The goal would be to produce output like this for a subset of unambiguous cases, for example, variables that are constant or fully in registers.

Confirmed mentors and their contacts

Required / desired skills

Required:

  • Good understanding of C++
  • Familiarity with using a debugger on the terminal
  • Need to be familiar with all the concepts mentioned in the example above
  • Need to have a good understanding of at least one assembler dialect for machine code (x86_64 or AArch64).

Desired:

  • Compiler knowledge including data flow and control flow analysis is a plus.
  • Being able to navigate debug information (DWARF) is a plus.

Size of the project.

medium (~175h)

An easy, medium or hard rating if possible

hard

4 Likes

Dear @adrian.prantl ,

My name is Sahil Patidar, and I am excited about the opportunity to contribute to the LLVM project. I have a strong background in C++ and am familiar with using LLDB, as well as having knowledge of x86 architecture. My experience includes successfully raising Pull Requests (PRs) in the LLVM project, which has furthered my understanding of the codebase and its development process.

If there are specific challenges or areas of focus you recommend, please let me know; I want to ensure I align my efforts with the project’s goals.

Thank you for your time and consideration. I look forward to the possibility of working together.

Best regards,
Sahil Patidar

Hi there, I’m new to GSoc and would want to work on this project. I’m not sure how the mentoring would work? Do we exchange on discourse to work on the problem together or after we get accepted? I’m a junior at berkeley and am taking a class in compilers this semester. We’re building Chocopy, a statically-typed Python compiler and emits RISC-V assembly code. I’m also following the LLVM Kaleidoscope right now and have some experience contributing to a C++ repository CXXGRAPH. Thank you!

The formal mentorship part of GSoC would start once a candidate & project is accepted. That said, the discourse community is definitely the right place to ask questions about the inner workings of LLVM and LLDB at any time!

1 Like

I believe this refers to a method call like function.GetRichDisassemblyInfo(), but I couldn’t find any reference to SBDisassembler in the LLDB. I assume this means that the functionality needs to be implemented. Could you please provide more explanation or guidance on this?
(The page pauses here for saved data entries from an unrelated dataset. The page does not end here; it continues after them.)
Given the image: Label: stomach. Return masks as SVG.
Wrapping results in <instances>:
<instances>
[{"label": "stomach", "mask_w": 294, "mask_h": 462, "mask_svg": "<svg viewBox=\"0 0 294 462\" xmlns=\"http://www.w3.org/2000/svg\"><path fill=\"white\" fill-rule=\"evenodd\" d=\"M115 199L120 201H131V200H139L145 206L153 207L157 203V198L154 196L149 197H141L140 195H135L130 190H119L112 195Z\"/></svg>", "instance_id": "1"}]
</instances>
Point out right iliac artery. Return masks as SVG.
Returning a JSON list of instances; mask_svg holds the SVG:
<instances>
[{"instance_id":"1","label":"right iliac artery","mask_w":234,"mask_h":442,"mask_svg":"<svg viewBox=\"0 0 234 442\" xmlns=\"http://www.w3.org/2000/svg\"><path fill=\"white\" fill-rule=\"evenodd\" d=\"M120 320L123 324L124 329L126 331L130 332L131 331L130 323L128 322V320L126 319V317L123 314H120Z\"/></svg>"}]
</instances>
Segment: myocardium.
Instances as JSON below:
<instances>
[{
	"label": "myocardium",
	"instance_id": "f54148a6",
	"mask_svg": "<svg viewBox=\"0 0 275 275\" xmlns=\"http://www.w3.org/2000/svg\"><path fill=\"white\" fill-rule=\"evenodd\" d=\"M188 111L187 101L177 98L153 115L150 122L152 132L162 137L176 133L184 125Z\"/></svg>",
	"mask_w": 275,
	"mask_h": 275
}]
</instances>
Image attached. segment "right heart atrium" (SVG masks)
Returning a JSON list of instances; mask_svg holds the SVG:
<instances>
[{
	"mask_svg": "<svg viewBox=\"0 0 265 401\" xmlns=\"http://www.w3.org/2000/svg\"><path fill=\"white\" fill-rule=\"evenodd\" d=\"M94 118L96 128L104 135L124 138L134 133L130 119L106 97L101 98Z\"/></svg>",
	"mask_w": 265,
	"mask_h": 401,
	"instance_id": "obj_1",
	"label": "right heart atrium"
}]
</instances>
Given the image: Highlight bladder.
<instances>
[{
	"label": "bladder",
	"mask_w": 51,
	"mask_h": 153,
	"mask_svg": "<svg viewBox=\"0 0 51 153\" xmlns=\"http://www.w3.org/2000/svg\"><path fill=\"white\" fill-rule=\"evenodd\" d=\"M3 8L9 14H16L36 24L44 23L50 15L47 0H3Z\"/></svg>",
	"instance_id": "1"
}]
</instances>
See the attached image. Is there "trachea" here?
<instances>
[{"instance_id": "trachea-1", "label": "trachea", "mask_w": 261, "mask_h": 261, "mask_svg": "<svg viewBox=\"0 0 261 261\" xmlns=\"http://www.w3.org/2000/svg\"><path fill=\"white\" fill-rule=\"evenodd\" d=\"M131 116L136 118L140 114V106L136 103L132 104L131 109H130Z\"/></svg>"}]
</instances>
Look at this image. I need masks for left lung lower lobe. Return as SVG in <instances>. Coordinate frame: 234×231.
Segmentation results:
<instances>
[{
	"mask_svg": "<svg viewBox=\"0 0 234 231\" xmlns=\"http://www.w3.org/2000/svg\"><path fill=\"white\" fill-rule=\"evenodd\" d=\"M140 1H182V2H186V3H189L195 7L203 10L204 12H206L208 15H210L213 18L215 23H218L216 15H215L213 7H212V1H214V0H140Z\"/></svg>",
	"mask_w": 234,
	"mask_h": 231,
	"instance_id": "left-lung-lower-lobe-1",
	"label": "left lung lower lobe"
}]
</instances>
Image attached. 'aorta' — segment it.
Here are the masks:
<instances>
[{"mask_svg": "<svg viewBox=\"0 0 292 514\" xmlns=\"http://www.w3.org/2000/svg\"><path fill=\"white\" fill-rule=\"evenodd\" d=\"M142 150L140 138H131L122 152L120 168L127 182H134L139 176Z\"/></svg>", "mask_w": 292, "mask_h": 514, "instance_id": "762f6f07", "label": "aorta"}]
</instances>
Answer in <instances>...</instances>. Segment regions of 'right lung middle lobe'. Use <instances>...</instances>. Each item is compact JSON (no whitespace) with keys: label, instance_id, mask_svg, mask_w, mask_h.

The API would have to be designed (in coordination with the LLDB community) as part of the project. Right now the API is very basic (LLDB: lldb::SBFrame Class Reference) and merely returns string. We would probably want to add a richer API that, for example returns SBStructuredData with a to-be-designed scheme instead.

1 Like

Seems pretty manageable to me.

I’m a junior student and I’ve been working on x86-64 and aarch64 throughout my college life and also been pretty familiar to using debugger through command line. I’ve studied compiler design last year and also have knowledge about control flow analysis and data flow analysis But I’ve not been skimmed through the LLVM codebase and I guess I’d better check that out and it’d be a great start to get familiar with the LLVM code base. My first intention is to collect the static analysis information through some methods and recontruct them along with DWARF debugging information.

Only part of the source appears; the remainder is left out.